The studio, which has been in the former Kroger shopping center since 2014, is moving to 165 West End Ave., taking the place of EXIT Realty, which recently relocated to Cogdill Drive.

Owner Jeffrey Comas said he had been actively looking for a new site for about two years, but two factors recently hastened the planned move.

“They are building a new development here (tentatively labeled Farragut Town Center at Biddle Farms) and I’m not sure how much of the current building will survive,” he said.

“If they tear it down, we just don’t have time to wait for the rebuilding,” Comas added.

A recent air-conditioning failure further sped up the process.

“It was really good that we waited to move because what we found was just perfect,” he said. “We didn’t want to go far from where we already are, especially since our clients are used to our location.

“We really like the West End property, it is well-run and has been well-maintained,” Comas added. “We can’t wait.”

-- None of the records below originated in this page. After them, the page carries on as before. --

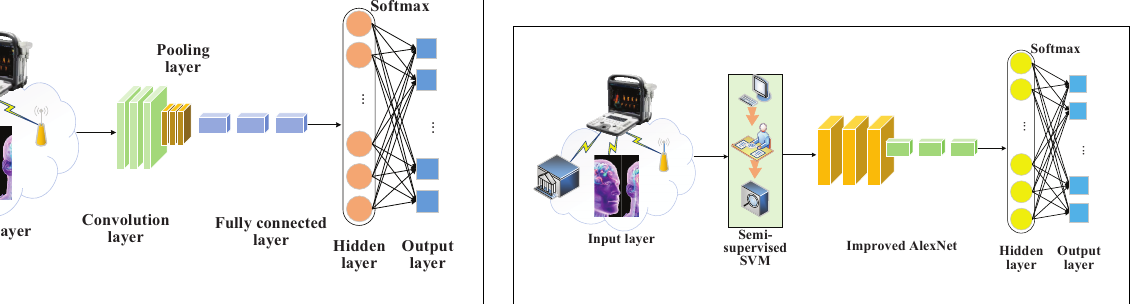
FIGURE 4 | Schematic diagram of the brain image DTs diagnosis and forecasting model based on S3VMs and improved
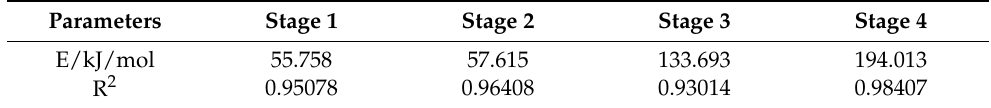
Table 15. Reaction kinetic parameters of Kerjian coal.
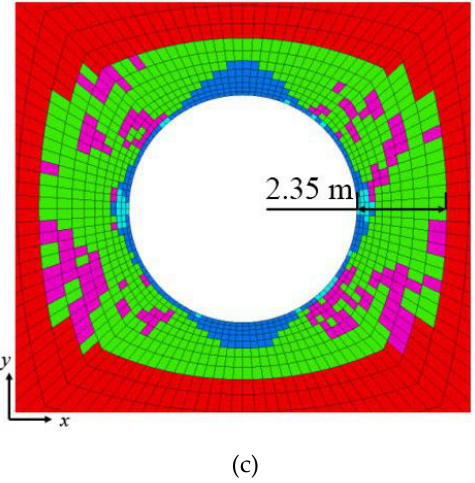
Figure 6. Elastoplastic numerical simulation results of the shaft rock at − 1276 m. ( a ) Contour of major principal stress. ( b ) Contour of maximum displacement. ( c ). Contour of plastic zone of wall rock.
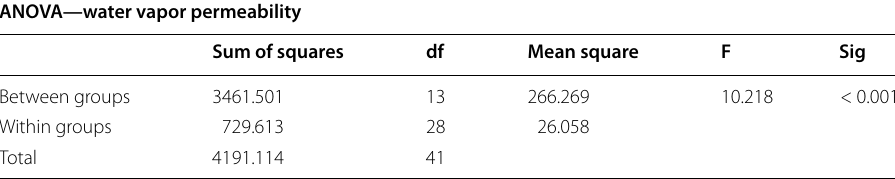
Table 6 The one-way ANOVA test of water vapor permeability ANOVA—water vapor permeability Sum of squares df Mean square F Sig Between groups 3461.501 13 266.269 10.218 < 0.001 Within groups 729.613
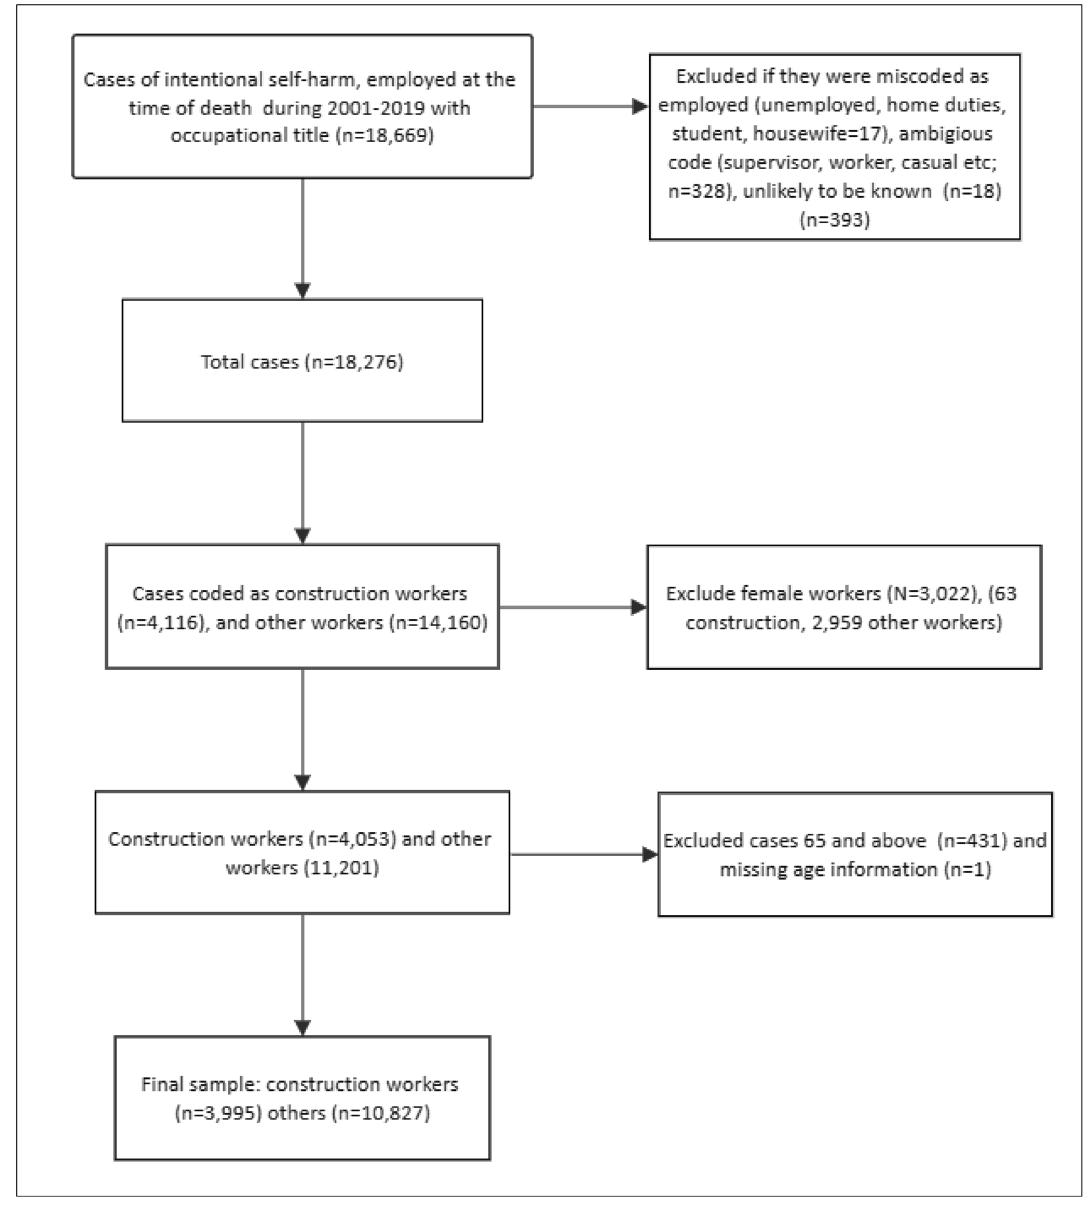
Figure 1. Flow chart for case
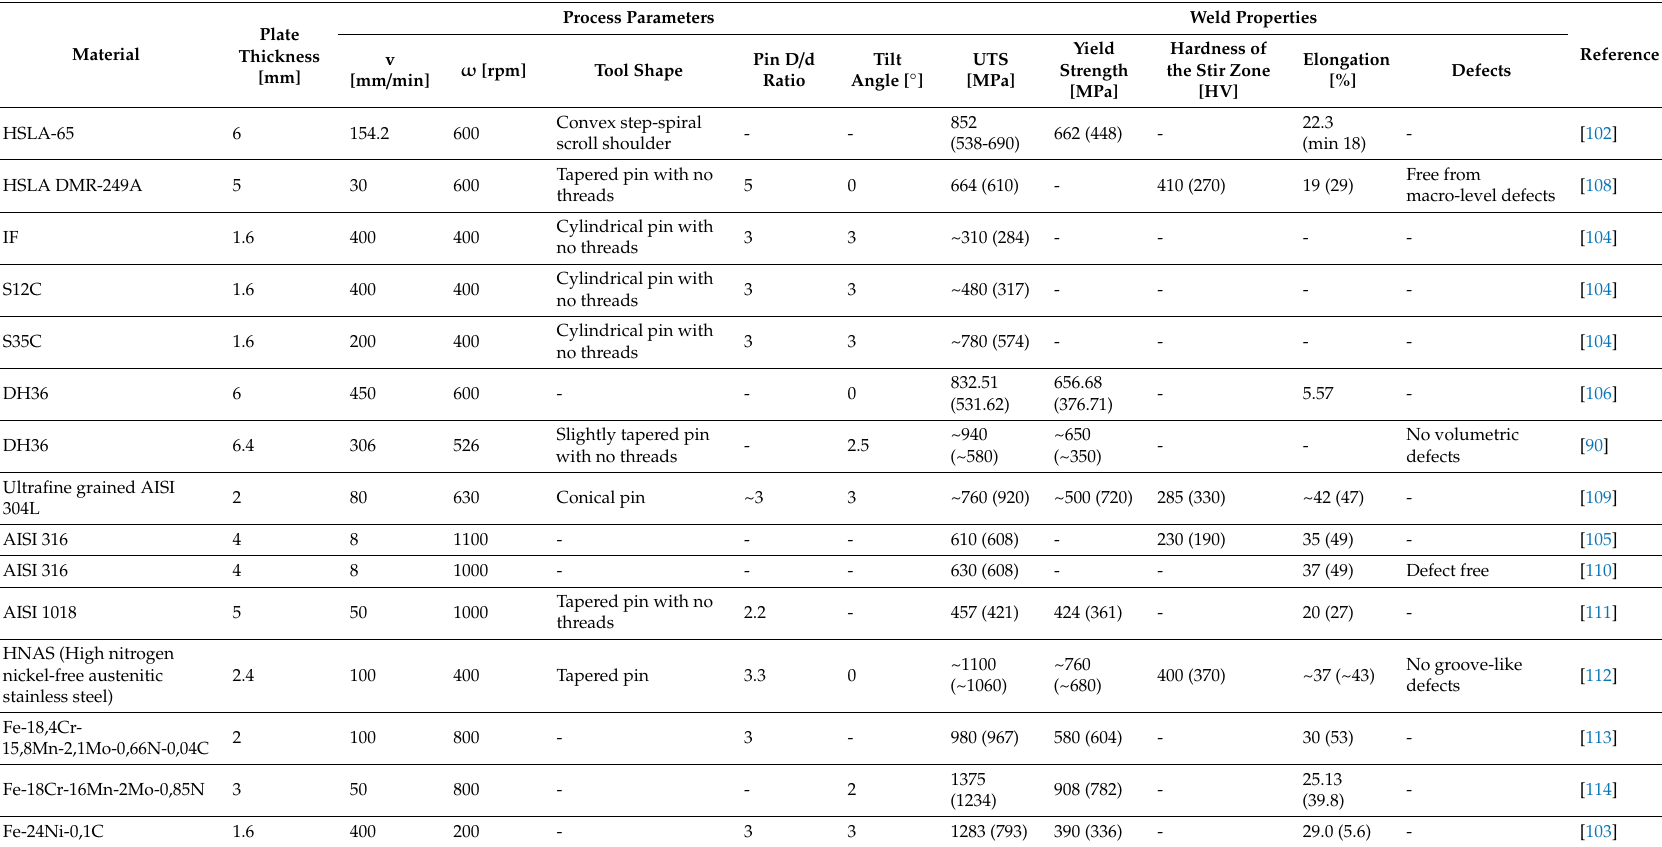
Table 3. FSW of steel and ferrous alloys—process parameters and mechanical properties of the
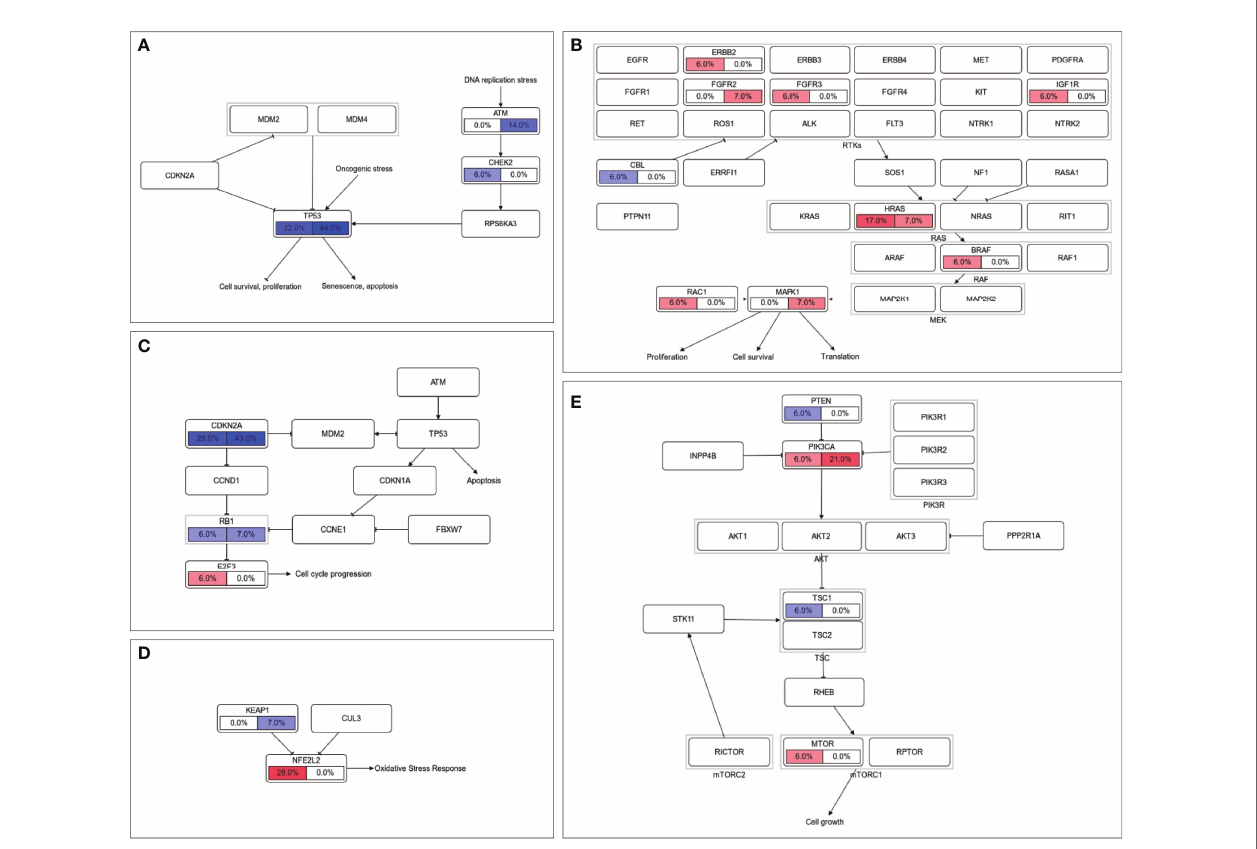
FIGURE 4 | Comparison of somatic alterations between LNM subgroups in signaling pathway level. Mutation frequencies of genes in (A) TP53 pathway, (B) RTK- RAS pathway, (C) cell cycle pathway, (D) NRF2 pathway and (E) PI3K pathway were labeled with LNM negative on the left and LNM positive on the right. Oncogenes were fi lled with red color and tumor suppressor genes were fi lled with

Comas, his daughter, operations director Jody Comas, and the business’s assistant director, Brandi Clifton-Cowan, have been hard at work on the transition plans, working with Town of Farragut on signage, as well as a slight redesign and construction of a wall within the business.

“We are just waiting on our certificate of occupancy and we’ll be ready to go,” he said.

“We are very exited,” Clifton-Cowan added.

The new site will offer “about the same amount of square footage,” Comas added — enough to accommodate up to 500 students weekly.

Knoxville Academy of Music offers music lessons encompassing “just about every instrument except for brass and woodwinds,” Clifton-Cowan said. “We give lessons in piano, guitar, drums and voice, along with bass, banjo, mandolin and the ukulele.”

He estimated 80 to 90 percent of their clientele is “between the ages of 5 and 15.”

Pre-COVID, Comas said the studio had “well over 300 students a week,” a number that dropped during the pandemic. “But we have really picked back up in recent weeks.”

He is grateful for Town support, both government- and customer-based

“I do want to say we appreciate so much the Town of Farragut and our clientele,” he added. “We have been well-supported by the community and we really appreciate that.”

Early background

Comas actually has an almost two-decade-long history with the Farragut community, as he began giving lessons locally in 2004, following more than 10 years of giving lessons as a music-studying college student at Belmont University and Austin Peay.

His decision to teach followed a period in his 20s when he worked as a traveling musician, a career that took him to Minneapolis for a time in the late ’80s, where he came into contact with Prince more than once.

“He used to come to these weekly Blues Jam sessions they had every Monday night,” Comas recalled of the late prolific genius. “I met him more than once.”

Comas grew up in Cedar Bluff, attending those schools then graduating from Bearden High School in 1979.

After traveling the country, he came back to Tennessee to study guitar, ultimately graduating from Austin Peay with a degree in composition.

Comas said he began specializing in teaching younger children in 1998, when he opened his first music school, where he taught almost 100 students each week.

While he no longer teaches, and instead focuses more on the marketing side of the business, Comas now has 15 instructors working at Knoxville Academy of Music while Clifton-Cowan oversees the day-to-day operations.

“Brandi really is the face and voice for most of our clientele,” Comas said.